▶ _EXCERPTED TEXT_

[Start of Attachment]

The popular and well regarded poet, Helen Dunmore has a new best selling poetry collection. Reviewed here by Nicole O'Driscoll.
Helen Dunmore, The Malarkey
The Malarkey … I can’t think of a much
more musically colloquial title for a volume of poetry, and rightfully so, for
its kitchen-table intimacy draws us readers together to face what most
intimately affects each one of us. Leavings and partings, hellos and goodbyes,
and the dying of old faces and old ways of life form the most muted vernacular
of what it is to be human: we live, we pass by, and we die.

[End of Attachment]

▶ _THINGS TO DO_
1) In the review of Helen Dunmore's The Malarkey, list the three things its closing sentence says "we" do.
2) Carry on the review of Helen Dunmore's The Malarkey, starting after its last sentence.
The material after this point has nothing to do with the review.

▶ _DATASET EXCERPTS_
[Start of Attachment]

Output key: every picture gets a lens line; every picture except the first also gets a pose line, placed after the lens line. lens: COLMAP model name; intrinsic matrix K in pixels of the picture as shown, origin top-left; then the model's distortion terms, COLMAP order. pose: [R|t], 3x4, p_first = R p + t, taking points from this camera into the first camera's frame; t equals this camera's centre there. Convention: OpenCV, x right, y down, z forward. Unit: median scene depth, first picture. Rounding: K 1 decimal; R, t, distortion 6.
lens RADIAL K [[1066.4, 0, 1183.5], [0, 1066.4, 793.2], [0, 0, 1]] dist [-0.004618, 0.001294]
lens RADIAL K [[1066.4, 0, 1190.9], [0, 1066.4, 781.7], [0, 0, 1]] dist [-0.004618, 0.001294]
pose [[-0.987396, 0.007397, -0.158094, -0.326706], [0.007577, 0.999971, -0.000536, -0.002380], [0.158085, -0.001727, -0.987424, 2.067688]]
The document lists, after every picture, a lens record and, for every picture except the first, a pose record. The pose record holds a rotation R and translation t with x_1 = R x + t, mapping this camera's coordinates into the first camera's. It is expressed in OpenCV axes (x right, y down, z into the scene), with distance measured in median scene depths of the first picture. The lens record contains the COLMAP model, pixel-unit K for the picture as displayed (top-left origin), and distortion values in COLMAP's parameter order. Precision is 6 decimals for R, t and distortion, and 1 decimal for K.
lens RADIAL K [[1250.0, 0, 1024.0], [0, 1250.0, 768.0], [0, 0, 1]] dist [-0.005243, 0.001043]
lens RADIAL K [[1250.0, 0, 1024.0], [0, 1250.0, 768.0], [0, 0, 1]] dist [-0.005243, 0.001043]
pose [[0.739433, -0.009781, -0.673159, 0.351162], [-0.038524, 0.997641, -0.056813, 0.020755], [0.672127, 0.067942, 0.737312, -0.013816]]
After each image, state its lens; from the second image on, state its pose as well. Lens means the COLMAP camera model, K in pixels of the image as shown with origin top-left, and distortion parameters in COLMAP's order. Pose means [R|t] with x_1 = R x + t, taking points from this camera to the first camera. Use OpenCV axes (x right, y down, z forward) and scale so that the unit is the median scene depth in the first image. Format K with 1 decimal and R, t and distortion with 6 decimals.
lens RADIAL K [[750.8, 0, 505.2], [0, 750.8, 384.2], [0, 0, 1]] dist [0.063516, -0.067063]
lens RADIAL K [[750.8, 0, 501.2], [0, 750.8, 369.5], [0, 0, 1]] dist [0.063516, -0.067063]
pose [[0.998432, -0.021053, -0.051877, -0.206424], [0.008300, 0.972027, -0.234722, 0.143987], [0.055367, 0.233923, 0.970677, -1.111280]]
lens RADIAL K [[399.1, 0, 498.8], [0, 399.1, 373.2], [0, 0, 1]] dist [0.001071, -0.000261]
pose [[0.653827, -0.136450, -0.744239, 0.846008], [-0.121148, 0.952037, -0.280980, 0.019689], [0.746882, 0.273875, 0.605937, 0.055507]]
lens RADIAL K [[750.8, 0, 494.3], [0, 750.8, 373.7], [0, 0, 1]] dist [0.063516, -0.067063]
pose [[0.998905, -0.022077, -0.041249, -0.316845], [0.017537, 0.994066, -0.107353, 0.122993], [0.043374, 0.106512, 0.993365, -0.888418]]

[End of Attachment]

▶ _ANSWERS FOR THE EXERCISE_
1) live, pass by, die

2)
Helen
Dunmore’s most recent collection of poetry knocks the notion of art imitating
life on its head and instead gives life a nudge to bring the certainties of
death and dying into easier conversation. Each culture has its own mourning
rituals and mourning rules, but as a former cancer care nurse who spent many a
night shift talking with the dying, we have become unhelpfully reticent about
calling a spade a spade, as it were, when it comes to facing the graveyard. In
‘Writ in Water’ she imagines Keats’ last days in what he himself famously
maligned as ‘this posthumous life of mine’, and his concern about the effect
his slow dying was having on his companion, Joseph Severn. She examines the
grief of romantic love in ‘Playing her Pieces’ imagining Thomas Hardy as having
an almost necrophiliac need to connect with the physicality of his first wife’s
death:
he kneels beside the body of his love
to wash his hands between her ribs
where the blood throbbed.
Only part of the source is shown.